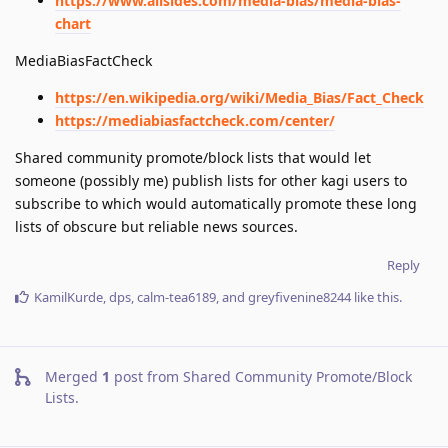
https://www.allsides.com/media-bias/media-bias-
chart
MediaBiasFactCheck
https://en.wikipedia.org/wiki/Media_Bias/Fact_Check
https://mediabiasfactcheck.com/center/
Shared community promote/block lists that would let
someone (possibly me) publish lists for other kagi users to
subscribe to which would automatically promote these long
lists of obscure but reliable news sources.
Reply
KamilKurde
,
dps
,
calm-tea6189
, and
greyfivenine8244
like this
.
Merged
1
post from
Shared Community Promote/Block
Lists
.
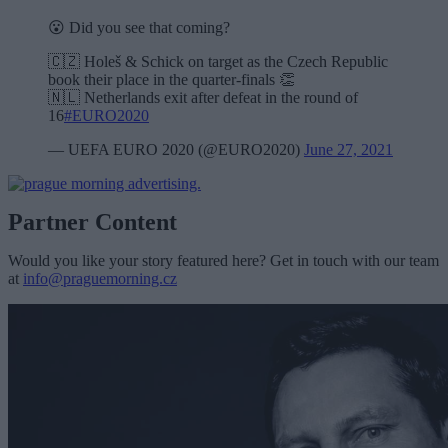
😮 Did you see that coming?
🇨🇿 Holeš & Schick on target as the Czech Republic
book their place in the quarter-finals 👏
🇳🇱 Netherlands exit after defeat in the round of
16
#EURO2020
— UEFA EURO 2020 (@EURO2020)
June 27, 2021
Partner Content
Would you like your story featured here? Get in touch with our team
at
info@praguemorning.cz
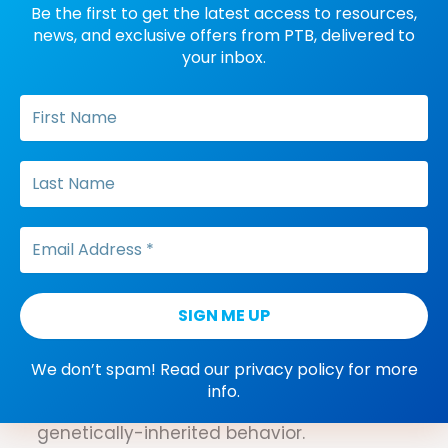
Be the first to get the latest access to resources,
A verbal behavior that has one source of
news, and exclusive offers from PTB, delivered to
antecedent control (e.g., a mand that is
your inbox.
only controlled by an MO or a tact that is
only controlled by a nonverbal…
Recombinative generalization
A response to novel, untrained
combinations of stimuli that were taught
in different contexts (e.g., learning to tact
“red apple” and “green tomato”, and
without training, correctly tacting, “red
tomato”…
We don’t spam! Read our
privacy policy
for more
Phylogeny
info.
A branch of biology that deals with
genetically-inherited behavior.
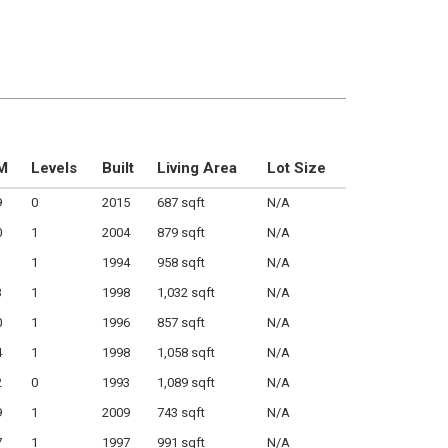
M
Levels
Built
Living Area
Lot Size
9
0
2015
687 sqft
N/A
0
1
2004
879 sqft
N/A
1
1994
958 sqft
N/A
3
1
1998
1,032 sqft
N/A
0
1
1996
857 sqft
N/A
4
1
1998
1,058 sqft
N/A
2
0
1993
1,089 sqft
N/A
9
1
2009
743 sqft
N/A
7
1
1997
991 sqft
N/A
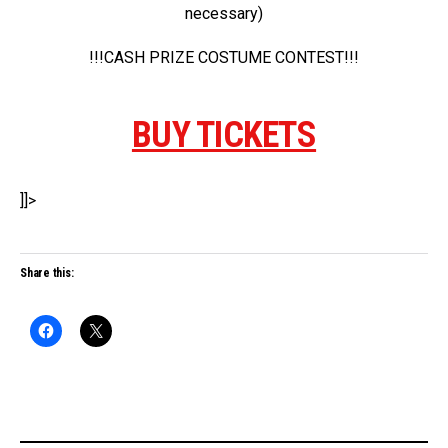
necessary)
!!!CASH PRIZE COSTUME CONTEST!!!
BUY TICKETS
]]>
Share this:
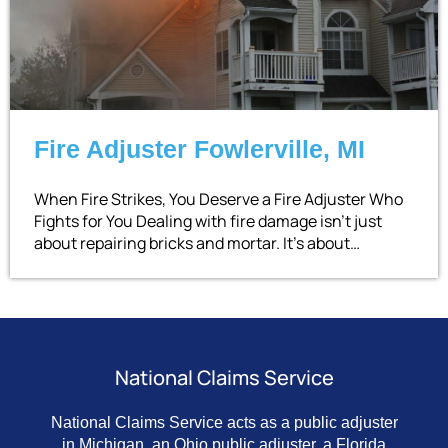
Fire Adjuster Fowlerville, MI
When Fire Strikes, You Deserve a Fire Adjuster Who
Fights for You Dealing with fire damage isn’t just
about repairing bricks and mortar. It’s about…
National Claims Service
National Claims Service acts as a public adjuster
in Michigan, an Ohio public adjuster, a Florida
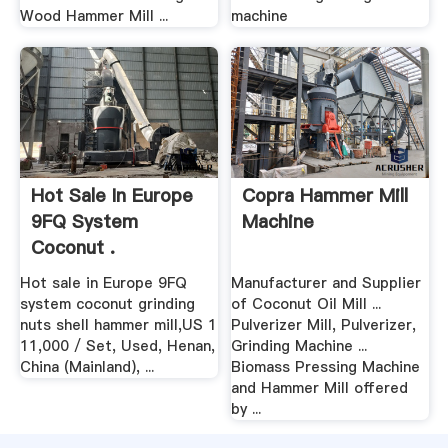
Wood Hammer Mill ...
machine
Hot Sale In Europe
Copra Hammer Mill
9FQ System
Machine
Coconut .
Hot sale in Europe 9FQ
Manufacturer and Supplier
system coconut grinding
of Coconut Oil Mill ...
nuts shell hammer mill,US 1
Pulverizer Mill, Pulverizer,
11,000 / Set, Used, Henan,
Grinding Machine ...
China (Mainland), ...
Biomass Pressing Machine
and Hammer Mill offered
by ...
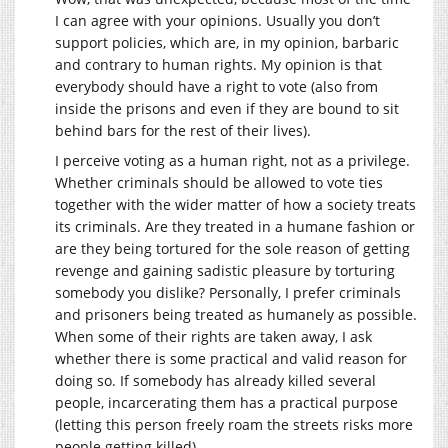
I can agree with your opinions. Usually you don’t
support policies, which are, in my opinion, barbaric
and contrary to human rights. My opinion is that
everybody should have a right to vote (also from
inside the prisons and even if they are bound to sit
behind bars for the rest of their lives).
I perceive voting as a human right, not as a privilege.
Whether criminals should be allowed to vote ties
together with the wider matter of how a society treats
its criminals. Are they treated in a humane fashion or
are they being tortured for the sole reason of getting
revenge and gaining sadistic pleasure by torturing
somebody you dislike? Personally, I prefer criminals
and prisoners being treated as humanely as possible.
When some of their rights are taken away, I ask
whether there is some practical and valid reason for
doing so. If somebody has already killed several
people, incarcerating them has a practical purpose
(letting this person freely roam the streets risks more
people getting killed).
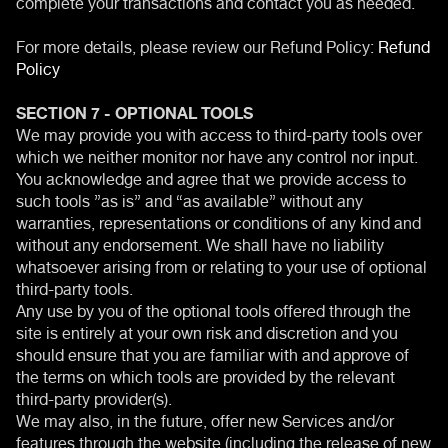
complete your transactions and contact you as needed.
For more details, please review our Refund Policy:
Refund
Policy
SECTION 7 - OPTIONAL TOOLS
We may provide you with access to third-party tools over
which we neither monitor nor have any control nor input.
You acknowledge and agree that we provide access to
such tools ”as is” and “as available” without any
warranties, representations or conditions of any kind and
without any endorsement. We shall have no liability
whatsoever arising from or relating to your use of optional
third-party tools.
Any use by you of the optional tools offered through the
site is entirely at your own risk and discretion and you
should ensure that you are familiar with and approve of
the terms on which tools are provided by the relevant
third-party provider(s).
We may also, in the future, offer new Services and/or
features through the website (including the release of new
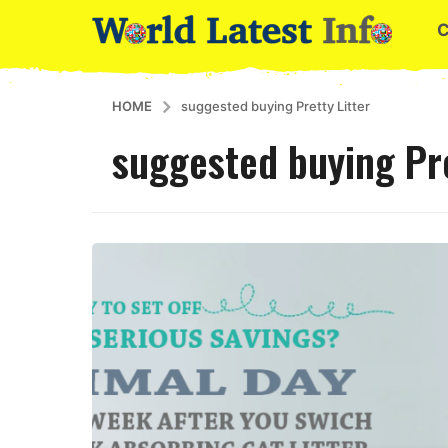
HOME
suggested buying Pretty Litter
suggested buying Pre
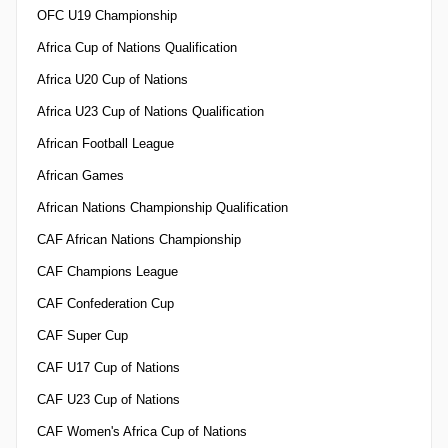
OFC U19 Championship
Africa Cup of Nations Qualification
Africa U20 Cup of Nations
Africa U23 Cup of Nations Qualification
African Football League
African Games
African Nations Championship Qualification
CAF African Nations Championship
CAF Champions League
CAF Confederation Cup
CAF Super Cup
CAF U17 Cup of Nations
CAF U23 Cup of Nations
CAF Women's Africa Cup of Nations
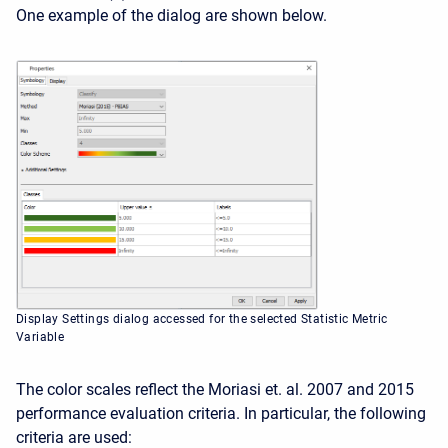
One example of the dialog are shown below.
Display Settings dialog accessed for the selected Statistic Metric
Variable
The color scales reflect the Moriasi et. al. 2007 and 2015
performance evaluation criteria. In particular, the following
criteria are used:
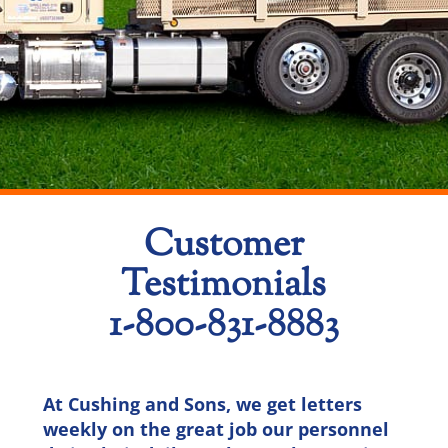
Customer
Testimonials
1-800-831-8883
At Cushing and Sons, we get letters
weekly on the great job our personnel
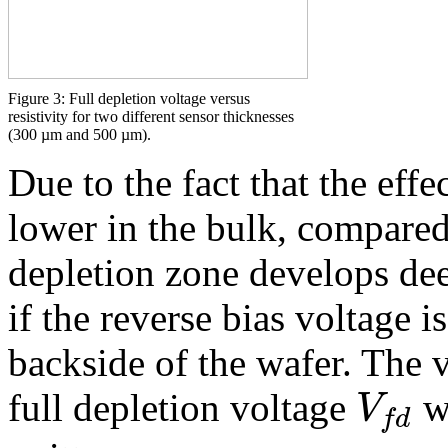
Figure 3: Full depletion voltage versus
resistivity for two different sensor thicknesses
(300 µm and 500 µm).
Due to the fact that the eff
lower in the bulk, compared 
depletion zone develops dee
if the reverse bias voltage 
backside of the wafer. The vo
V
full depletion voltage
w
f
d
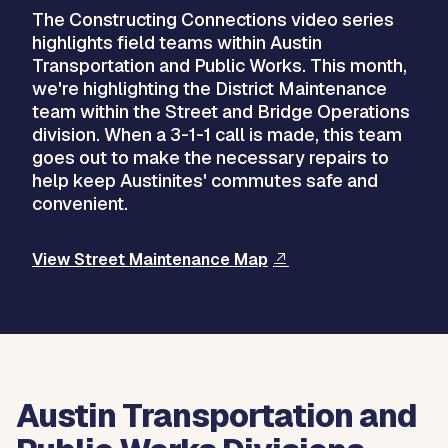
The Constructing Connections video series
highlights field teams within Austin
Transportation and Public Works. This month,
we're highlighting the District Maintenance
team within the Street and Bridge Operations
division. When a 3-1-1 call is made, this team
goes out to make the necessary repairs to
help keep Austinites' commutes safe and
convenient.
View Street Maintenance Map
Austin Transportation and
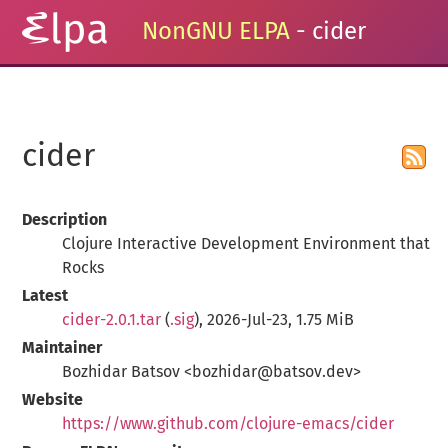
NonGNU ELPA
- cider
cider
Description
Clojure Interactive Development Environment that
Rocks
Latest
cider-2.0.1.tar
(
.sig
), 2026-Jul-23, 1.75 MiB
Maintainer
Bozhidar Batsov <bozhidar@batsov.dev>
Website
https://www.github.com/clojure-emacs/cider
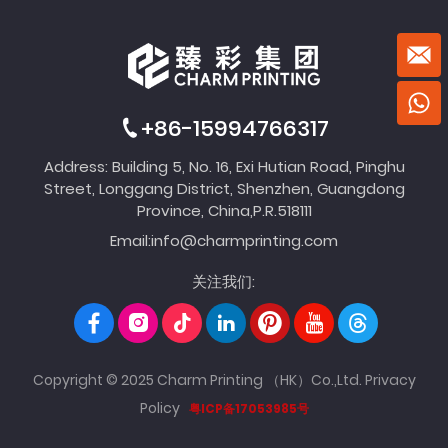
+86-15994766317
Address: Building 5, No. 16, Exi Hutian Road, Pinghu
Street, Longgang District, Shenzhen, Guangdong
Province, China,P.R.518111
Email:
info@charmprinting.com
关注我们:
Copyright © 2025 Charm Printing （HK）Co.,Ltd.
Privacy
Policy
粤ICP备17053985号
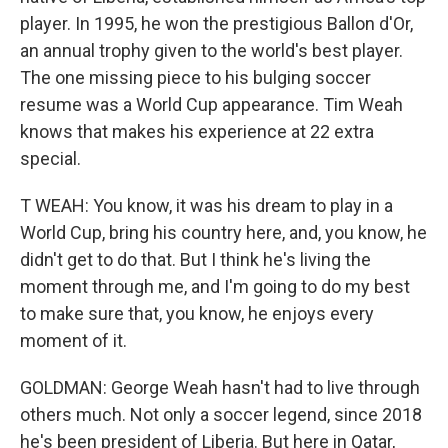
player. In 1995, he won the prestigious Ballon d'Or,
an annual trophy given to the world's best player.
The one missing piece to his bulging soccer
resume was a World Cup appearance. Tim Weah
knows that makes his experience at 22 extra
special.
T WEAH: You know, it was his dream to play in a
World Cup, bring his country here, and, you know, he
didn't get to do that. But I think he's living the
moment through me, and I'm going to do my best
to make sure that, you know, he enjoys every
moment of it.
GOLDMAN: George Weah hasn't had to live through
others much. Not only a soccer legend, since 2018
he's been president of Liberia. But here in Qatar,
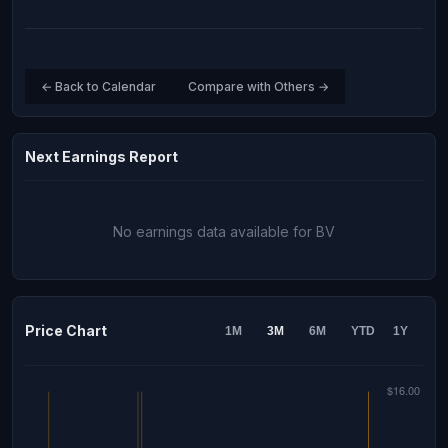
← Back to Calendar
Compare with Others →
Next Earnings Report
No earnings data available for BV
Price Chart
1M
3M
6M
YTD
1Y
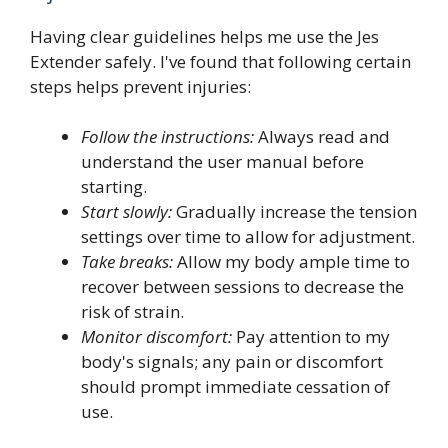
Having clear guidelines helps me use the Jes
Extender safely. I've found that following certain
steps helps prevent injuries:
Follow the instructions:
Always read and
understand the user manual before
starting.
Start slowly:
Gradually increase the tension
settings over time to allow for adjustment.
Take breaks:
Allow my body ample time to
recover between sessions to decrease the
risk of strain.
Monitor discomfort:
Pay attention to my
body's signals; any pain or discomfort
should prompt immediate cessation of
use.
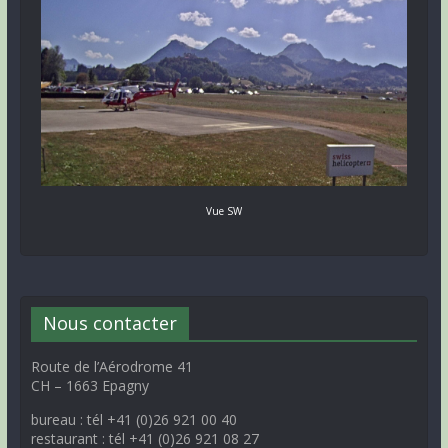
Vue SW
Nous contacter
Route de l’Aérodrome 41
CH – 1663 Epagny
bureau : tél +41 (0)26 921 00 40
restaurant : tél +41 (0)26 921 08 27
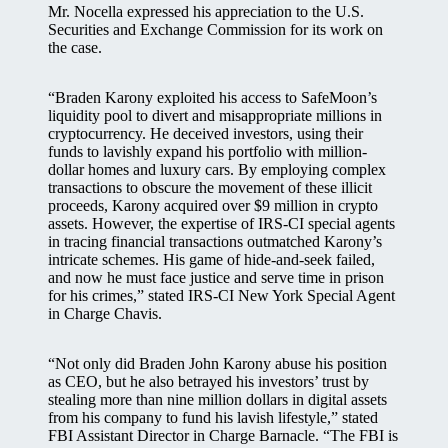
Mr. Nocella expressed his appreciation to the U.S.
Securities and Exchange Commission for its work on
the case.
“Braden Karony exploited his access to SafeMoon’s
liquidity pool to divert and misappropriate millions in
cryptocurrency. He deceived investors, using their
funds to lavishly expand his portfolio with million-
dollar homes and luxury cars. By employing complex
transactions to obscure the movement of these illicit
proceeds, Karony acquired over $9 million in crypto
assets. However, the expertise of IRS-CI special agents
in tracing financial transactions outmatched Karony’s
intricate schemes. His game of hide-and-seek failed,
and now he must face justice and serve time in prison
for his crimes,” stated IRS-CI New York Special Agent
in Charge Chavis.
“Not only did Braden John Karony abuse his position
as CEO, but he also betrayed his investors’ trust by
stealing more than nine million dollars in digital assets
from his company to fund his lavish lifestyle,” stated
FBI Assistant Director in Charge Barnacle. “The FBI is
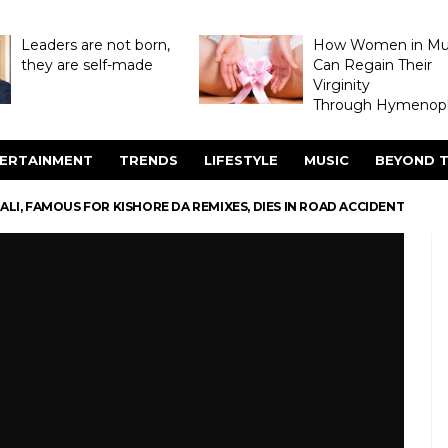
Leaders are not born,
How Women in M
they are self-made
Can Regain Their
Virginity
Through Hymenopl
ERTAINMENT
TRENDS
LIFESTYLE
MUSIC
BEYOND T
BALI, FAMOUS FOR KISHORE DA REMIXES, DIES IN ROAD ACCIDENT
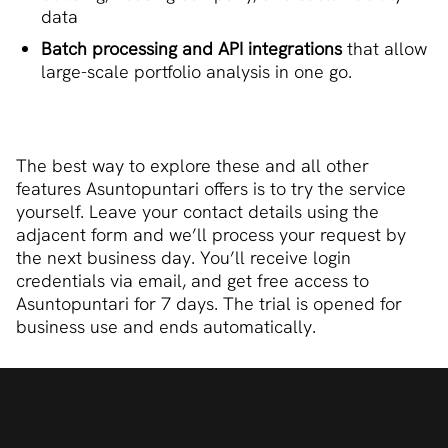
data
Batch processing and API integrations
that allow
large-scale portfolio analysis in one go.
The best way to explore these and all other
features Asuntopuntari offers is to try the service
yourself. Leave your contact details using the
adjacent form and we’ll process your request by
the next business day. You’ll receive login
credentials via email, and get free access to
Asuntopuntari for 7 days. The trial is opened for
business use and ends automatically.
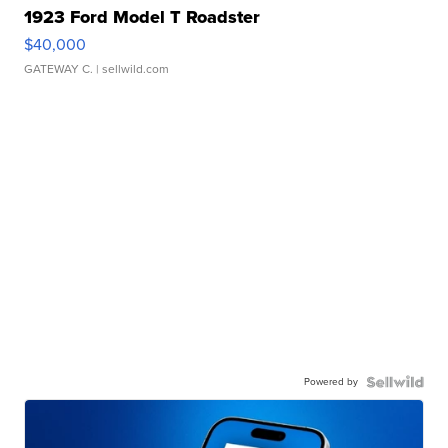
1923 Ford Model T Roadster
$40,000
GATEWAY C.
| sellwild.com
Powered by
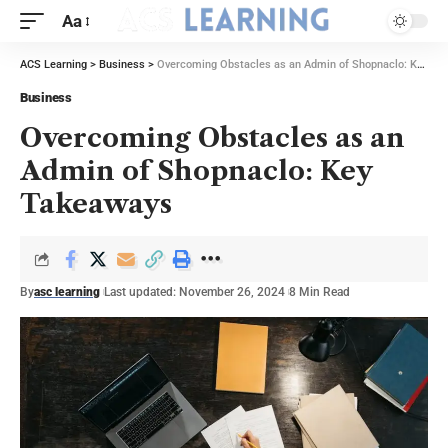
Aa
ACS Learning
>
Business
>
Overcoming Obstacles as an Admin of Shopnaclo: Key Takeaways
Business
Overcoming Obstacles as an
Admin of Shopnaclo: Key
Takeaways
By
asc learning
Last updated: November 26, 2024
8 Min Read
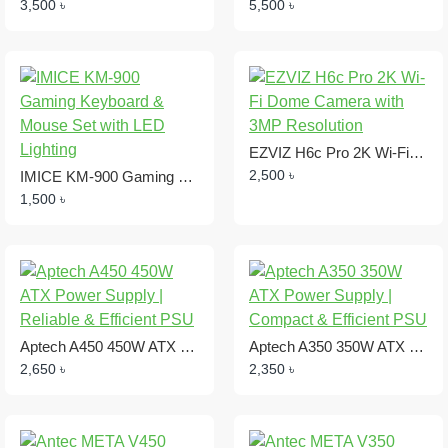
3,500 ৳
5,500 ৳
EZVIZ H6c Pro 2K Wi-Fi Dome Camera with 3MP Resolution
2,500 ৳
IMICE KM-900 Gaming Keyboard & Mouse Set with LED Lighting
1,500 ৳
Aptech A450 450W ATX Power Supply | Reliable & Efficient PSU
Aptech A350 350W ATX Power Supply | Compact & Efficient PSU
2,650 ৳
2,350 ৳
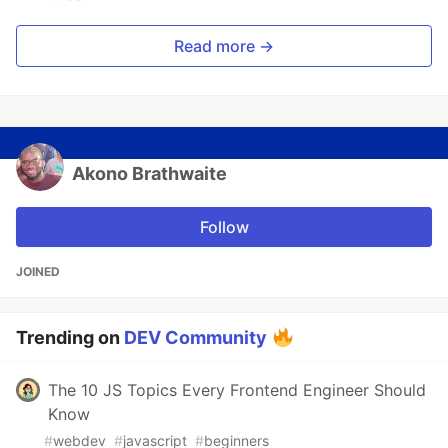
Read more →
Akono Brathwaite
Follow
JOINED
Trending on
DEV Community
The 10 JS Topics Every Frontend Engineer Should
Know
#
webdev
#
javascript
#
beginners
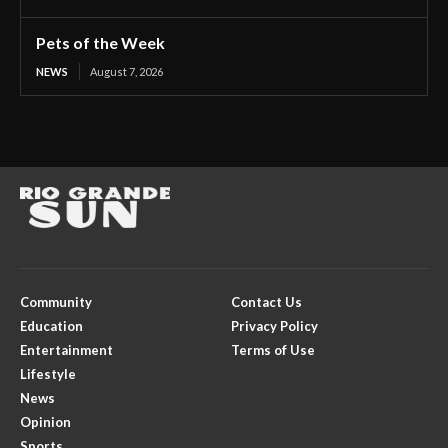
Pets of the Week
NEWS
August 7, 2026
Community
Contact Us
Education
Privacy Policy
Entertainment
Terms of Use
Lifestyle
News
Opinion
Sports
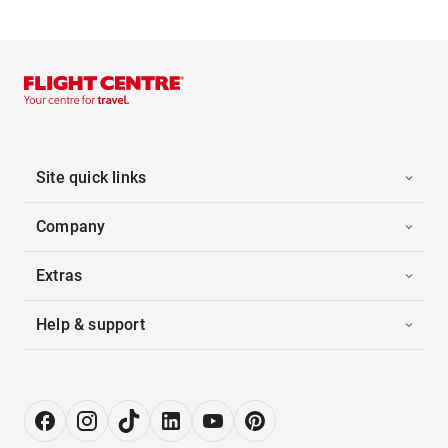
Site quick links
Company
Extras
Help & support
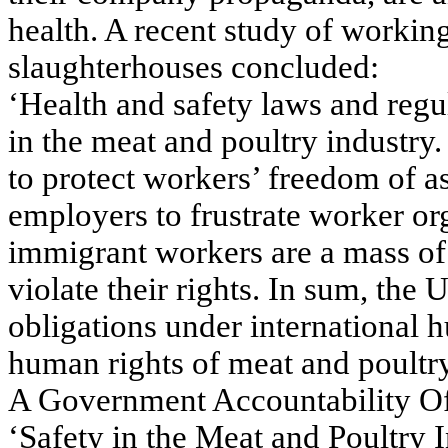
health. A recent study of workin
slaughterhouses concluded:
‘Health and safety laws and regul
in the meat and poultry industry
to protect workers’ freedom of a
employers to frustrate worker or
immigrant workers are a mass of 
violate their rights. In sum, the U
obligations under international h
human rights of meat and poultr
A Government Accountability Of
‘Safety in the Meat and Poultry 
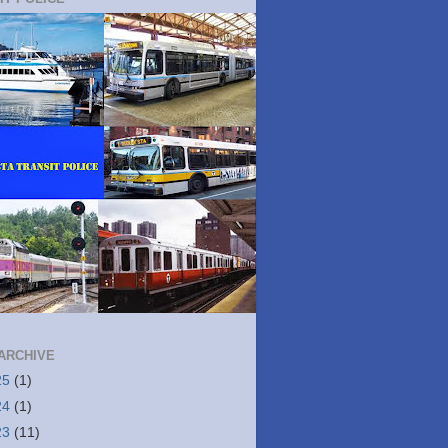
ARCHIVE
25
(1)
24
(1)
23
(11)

━━━━━━━━━━━━━━━━━━━━

*DIRECTIVE*
Within the records above, work out on how many lines the string "behavior" appears, and give only that number.

*COMPLETED TASK*
2